The study was led by a team from the National Institute of Health in Lisbon and presented at the European Congress on Obesity in Glasgow.
The research paper is part of the WHO Childhood Obesity Surveillance Initiative (Cosi).
Overall, experts analysed data from 22 countries and included more than 100,000 six to nine-year-olds.
The research found that, compared with children who were breastfed for six months, children who were never breastfed were 22% more likely to be obese.
Meanwhile, those who were breastfed for less than six months were 12% more likely to be obese.
Data from eight countries showed a similar protective effect against obesity from exclusive breastfeeding as opposed to mixed feeding.

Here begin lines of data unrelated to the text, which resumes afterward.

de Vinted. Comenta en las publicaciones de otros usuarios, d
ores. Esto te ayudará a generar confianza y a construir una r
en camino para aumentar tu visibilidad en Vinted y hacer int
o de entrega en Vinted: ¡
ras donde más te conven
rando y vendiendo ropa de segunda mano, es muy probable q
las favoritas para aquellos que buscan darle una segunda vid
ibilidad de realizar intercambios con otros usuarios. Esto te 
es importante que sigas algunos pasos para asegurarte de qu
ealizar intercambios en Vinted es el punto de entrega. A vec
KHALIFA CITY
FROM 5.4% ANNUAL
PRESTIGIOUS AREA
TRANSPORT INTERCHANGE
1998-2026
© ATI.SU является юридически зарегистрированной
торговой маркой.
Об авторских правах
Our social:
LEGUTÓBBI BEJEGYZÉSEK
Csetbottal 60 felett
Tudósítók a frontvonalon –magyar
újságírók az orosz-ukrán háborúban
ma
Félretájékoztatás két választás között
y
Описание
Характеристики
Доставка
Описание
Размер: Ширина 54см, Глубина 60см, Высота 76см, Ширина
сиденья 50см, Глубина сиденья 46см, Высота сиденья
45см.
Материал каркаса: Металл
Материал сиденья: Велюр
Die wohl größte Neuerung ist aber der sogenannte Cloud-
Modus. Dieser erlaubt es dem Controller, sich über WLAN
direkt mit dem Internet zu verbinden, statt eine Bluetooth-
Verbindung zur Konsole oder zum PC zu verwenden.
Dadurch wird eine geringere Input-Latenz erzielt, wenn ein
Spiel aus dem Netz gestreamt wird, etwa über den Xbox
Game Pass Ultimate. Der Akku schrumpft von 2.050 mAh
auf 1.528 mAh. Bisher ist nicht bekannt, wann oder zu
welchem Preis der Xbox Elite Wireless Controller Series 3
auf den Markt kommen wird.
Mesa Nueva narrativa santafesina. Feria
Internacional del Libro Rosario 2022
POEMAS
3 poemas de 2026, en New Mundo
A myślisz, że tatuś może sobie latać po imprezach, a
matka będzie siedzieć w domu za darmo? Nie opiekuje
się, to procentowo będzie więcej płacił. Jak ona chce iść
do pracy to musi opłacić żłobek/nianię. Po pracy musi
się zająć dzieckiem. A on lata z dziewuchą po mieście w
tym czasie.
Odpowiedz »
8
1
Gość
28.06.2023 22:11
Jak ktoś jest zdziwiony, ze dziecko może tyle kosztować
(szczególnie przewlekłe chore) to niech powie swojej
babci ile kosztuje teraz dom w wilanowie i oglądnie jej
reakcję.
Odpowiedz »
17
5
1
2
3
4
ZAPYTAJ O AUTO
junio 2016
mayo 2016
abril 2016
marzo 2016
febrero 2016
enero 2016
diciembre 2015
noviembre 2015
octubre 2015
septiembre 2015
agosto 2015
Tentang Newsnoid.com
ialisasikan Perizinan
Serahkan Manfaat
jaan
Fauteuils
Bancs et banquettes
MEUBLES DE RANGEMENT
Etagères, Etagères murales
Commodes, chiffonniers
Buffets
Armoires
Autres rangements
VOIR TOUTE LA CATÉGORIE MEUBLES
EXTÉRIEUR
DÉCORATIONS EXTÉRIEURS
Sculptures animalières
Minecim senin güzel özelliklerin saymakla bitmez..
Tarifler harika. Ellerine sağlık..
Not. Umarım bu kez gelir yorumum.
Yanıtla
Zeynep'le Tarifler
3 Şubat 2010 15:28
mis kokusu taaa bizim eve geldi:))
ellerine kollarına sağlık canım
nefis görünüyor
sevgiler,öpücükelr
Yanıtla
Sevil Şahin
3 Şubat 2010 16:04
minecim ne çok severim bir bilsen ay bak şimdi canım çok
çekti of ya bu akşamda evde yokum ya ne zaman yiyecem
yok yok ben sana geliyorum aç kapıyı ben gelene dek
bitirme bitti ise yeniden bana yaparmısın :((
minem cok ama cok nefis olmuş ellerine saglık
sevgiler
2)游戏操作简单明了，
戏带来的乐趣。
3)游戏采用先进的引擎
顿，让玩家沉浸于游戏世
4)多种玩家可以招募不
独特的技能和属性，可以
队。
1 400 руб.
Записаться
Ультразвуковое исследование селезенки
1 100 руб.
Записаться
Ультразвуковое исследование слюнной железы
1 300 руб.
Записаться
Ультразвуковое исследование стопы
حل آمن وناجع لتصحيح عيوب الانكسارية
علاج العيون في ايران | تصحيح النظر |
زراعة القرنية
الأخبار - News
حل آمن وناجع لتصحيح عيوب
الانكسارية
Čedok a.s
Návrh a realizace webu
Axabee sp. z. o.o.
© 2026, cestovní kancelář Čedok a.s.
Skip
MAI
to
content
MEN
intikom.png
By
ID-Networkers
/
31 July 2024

WHO has a 2025 target to globally increase exclusive breastfeeding rates to 50% in the first six months of life.
The authors said: “In general, breastfeeding practices in Europe fall short of WHO recommendations, due to inefficient policies to encourage breastfeeding, lack of preparation of health professionals to support breastfeeding, intensive marketing of breast milk substitutes, and problems in legislation on maternity protection, among others.”
Kate Brintworth, head of maternity transformation at the Royal College of Midwives (RCM), said: “This work contributes to the already strong evidence base about the many benefits of breastfeeding for mother and her baby and reinforces the need to increase the resources that are put into supporting women to begin and maintain breastfeeding for at least the first six months of the baby’s life.
“It is important that we respect a woman’s infant feeding choices”
“This means we need both more specialist breastfeeding support for women after the birth and more time for midwives to offer the support women are telling us they need.
“We know that in the post-natal period many women are saying they don’t feel midwives and midwifery support workers have the time to give them the support that would enable many more to continue breastfeeding.
“However, it is important that we respect a woman’s infant feeding choices, and that if a woman chooses not to breastfeed, for whatever reason, she will need to be supported in that choice.”
The NHS no longer collects routine data on breastfeeding rates.
Data from 2010 shows that 81% of women started breastfeeding but only 1% were still exclusively breastfeeding after six months.
Dr Giota Mitrou, director of research funding at the World Cancer Research Fund, said: “This study adds to the existing evidence of the benefits of breastfeeding.
“In addition to providing health benefits to babies, it also helps prevent breast cancer in mothers.
“One of our top recommendations for preventing cancer is for women, where possible, to breastfeed their babies exclusively for the first six months.
“This will provide huge health benefits for both baby and mother.”